Although personal attacks are not his style, he is less magnanimous over the ideology Corbyn touts and the populist policies that robbed the Tories of their majority earlier this year.

“The policies that Labour advanced at the last election were the stuff of fantasy. It was suggested that a Labour government would nationalise the water companies, would nationalise the railways. I mean, in my own constituency the Labour candidate threw in nationalising BT as well. Now, just nationalising BT alone is a £40bn commitment, which is about as much as we spend on defence every year. I can’t imagine anything better to destroy economic value, to say nothing of ruining the company’s finances, and the country’s finances.”

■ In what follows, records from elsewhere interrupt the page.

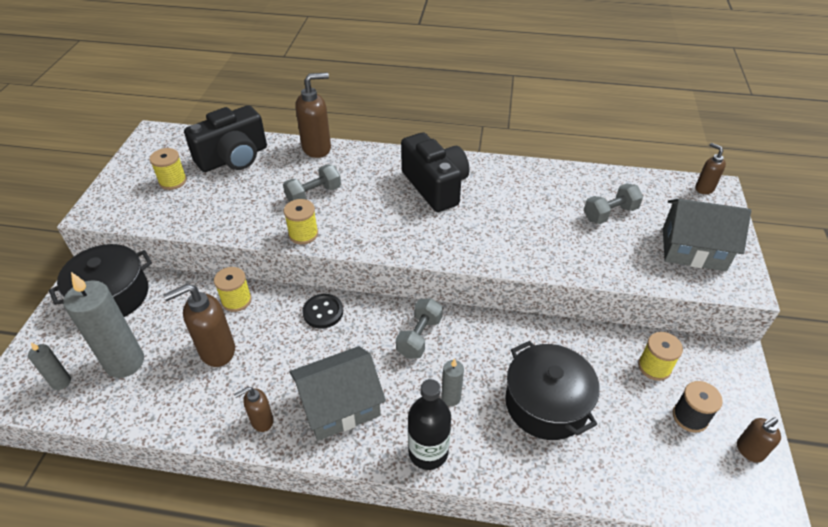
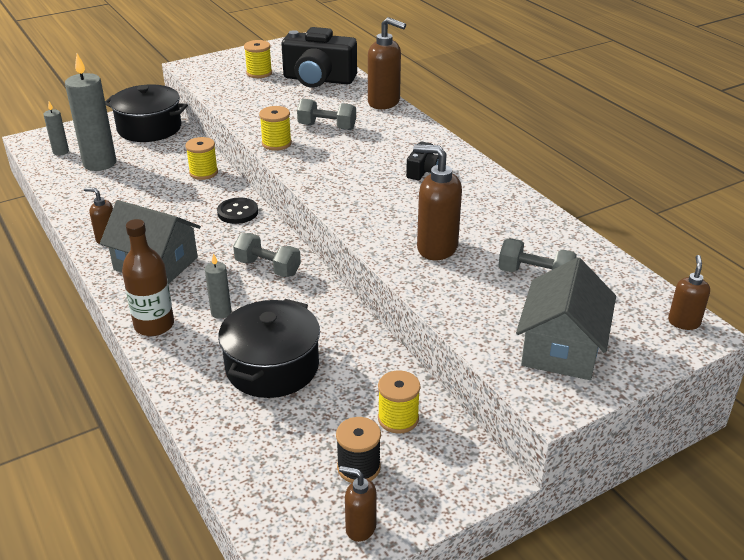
camera: 50 degrees right, 10 degrees down
brown soap dispenser [163,284,235,367] -> brown soap dispenser moved to [413,144,462,260]
grey dumbbell [396,298,443,358] -> grey dumbbell turned 45 degrees clockwise [233,233,301,277]
black camera [401,132,469,212] -> black camera [406,142,439,180], size x0.47
black bottle [408,379,451,470] -> brown bottle [122,219,174,336]
grey house [663,199,751,271] -> grey house turned 45 degrees clockwise [516,257,616,380]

Such “dishonest” commitments, he continues, have merely “turned people’s heads temporarily”.

“You only have to see how the Labour party has moved back from some of the pronouncements that were being made at the time – and I think you are going to get more of that. So, as people start to frame the question of whether Labour is a genuine party of government, as opposed to an instrument with which to register your concerns about the current set up, then I think you will find that further bloom will come off the Corbyn rose.”

For the roads minister, winning back voters’ support is simply about getting on with the job at hand.

“I think the answer is always the same, which is a government that is doing its business, leading, cheerful, optimistic and tough and disciplined.

“That’s why we choose our governments because we wish to exercise that right to be governed. And we do not want a rabble in charge and we don’t want economically illiterate Trotskyites to take us back to the 1970s, whatever one thinks of the alternatives.”

Despite his optimism, the road back to thumping electoral success for the Conservatives seems to many like a long one. But at least Norman will ensure it’s well-maintained.